_Task details_
Nothing may be changed. Give the entries below again exactly.

_Data provided_
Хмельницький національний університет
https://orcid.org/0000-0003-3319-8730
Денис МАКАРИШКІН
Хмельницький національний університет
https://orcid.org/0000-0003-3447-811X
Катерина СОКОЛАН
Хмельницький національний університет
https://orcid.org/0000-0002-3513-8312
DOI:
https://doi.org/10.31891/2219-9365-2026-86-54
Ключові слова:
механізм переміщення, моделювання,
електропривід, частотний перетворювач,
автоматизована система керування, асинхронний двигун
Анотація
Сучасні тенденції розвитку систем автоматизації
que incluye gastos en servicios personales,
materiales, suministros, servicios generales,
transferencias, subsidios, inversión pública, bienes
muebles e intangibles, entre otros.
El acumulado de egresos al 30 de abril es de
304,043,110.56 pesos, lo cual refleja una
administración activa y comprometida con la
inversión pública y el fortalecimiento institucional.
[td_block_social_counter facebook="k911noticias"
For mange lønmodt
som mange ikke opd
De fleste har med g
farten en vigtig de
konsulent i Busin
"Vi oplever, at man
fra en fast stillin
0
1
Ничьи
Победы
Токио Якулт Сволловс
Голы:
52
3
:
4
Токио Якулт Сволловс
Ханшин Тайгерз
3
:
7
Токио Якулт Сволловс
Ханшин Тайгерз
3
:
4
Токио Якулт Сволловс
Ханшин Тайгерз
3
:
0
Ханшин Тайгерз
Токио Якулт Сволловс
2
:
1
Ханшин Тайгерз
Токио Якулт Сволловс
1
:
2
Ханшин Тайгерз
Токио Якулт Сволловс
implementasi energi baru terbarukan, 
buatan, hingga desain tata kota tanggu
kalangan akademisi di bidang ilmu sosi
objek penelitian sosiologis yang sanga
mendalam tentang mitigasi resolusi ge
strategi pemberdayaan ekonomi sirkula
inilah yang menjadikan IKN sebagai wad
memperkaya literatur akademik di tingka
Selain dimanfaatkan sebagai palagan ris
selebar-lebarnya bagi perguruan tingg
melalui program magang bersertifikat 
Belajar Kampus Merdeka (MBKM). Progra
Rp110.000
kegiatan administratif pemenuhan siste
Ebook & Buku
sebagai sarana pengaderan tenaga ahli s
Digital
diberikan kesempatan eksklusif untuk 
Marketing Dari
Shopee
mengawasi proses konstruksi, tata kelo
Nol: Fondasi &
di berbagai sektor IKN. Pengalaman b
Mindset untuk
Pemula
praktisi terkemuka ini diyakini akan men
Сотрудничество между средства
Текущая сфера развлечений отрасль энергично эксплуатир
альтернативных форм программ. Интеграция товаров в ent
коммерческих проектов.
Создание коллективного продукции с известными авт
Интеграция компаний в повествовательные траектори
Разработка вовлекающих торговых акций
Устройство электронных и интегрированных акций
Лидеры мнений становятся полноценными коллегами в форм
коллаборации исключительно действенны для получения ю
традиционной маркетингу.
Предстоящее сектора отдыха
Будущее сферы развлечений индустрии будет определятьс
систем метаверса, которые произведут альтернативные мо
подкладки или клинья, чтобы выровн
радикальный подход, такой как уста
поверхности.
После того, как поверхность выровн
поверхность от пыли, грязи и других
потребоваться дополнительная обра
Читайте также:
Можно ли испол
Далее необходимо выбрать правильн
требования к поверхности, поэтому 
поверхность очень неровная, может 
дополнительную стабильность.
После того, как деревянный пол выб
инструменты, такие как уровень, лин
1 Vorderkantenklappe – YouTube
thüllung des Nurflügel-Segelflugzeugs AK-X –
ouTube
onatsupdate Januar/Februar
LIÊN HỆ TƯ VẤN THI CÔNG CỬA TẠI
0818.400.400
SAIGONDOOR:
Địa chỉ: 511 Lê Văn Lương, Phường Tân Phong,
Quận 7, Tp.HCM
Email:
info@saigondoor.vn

_Task result_
Хмельницький національний університет
https://orcid.org/0000-0003-3319-8730
Денис МАКАРИШКІН
Хмельницький національний університет
https://orcid.org/0000-0003-3447-811X
Катерина СОКОЛАН
Хмельницький національний університет
https://orcid.org/0000-0002-3513-8312
DOI:
https://doi.org/10.31891/2219-9365-2026-86-54
Ключові слова:
механізм переміщення, моделювання,
електропривід, частотний перетворювач,
автоматизована система керування, асинхронний двигун
Анотація
Сучасні тенденції розвитку систем автоматизації
que incluye gastos en servicios personales,
materiales, suministros, servicios generales,
transferencias, subsidios, inversión pública, bienes
muebles e intangibles, entre otros.
El acumulado de egresos al 30 de abril es de
304,043,110.56 pesos, lo cual refleja una
administración activa y comprometida con la
inversión pública y el fortalecimiento institucional.
[td_block_social_counter facebook="k911noticias"
For mange lønmodt
som mange ikke opd
De fleste har med g
farten en vigtig de
konsulent i Busin
"Vi oplever, at man
fra en fast stillin
0
1
Ничьи
Победы
Токио Якулт Сволловс
Голы:
52
3
:
4
Токио Якулт Сволловс
Ханшин Тайгерз
3
:
7
Токио Якулт Сволловс
Ханшин Тайгерз
3
:
4
Токио Якулт Сволловс
Ханшин Тайгерз
3
:
0
Ханшин Тайгерз
Токио Якулт Сволловс
2
:
1
Ханшин Тайгерз
Токио Якулт Сволловс
1
:
2
Ханшин Тайгерз
Токио Якулт Сволловс
implementasi energi baru terbarukan, 
buatan, hingga desain tata kota tanggu
kalangan akademisi di bidang ilmu sosi
objek penelitian sosiologis yang sanga
mendalam tentang mitigasi resolusi ge
strategi pemberdayaan ekonomi sirkula
inilah yang menjadikan IKN sebagai wad
memperkaya literatur akademik di tingka
Selain dimanfaatkan sebagai palagan ris
selebar-lebarnya bagi perguruan tingg
melalui program magang bersertifikat 
Belajar Kampus Merdeka (MBKM). Progra
Rp110.000
kegiatan administratif pemenuhan siste
Ebook & Buku
sebagai sarana pengaderan tenaga ahli s
Digital
diberikan kesempatan eksklusif untuk 
Marketing Dari
Shopee
mengawasi proses konstruksi, tata kelo
Nol: Fondasi &
di berbagai sektor IKN. Pengalaman b
Mindset untuk
Pemula
praktisi terkemuka ini diyakini akan men
Сотрудничество между средства
Текущая сфера развлечений отрасль энергично эксплуатир
альтернативных форм программ. Интеграция товаров в ent
коммерческих проектов.
Создание коллективного продукции с известными авт
Интеграция компаний в повествовательные траектори
Разработка вовлекающих торговых акций
Устройство электронных и интегрированных акций
Лидеры мнений становятся полноценными коллегами в форм
коллаборации исключительно действенны для получения ю
традиционной маркетингу.
Предстоящее сектора отдыха
Будущее сферы развлечений индустрии будет определятьс
систем метаверса, которые произведут альтернативные мо
подкладки или клинья, чтобы выровн
радикальный подход, такой как уста
поверхности.
После того, как поверхность выровн
поверхность от пыли, грязи и других
потребоваться дополнительная обра
Читайте также:
Можно ли испол
Далее необходимо выбрать правильн
требования к поверхности, поэтому 
поверхность очень неровная, может 
дополнительную стабильность.
После того, как деревянный пол выб
инструменты, такие как уровень, лин
1 Vorderkantenklappe – YouTube
thüllung des Nurflügel-Segelflugzeugs AK-X –
ouTube
onatsupdate Januar/Februar
LIÊN HỆ TƯ VẤN THI CÔNG CỬA TẠI
0818.400.400
SAIGONDOOR:
Địa chỉ: 511 Lê Văn Lương, Phường Tân Phong,
Quận 7, Tp.HCM
Email:
info@saigondoor.vn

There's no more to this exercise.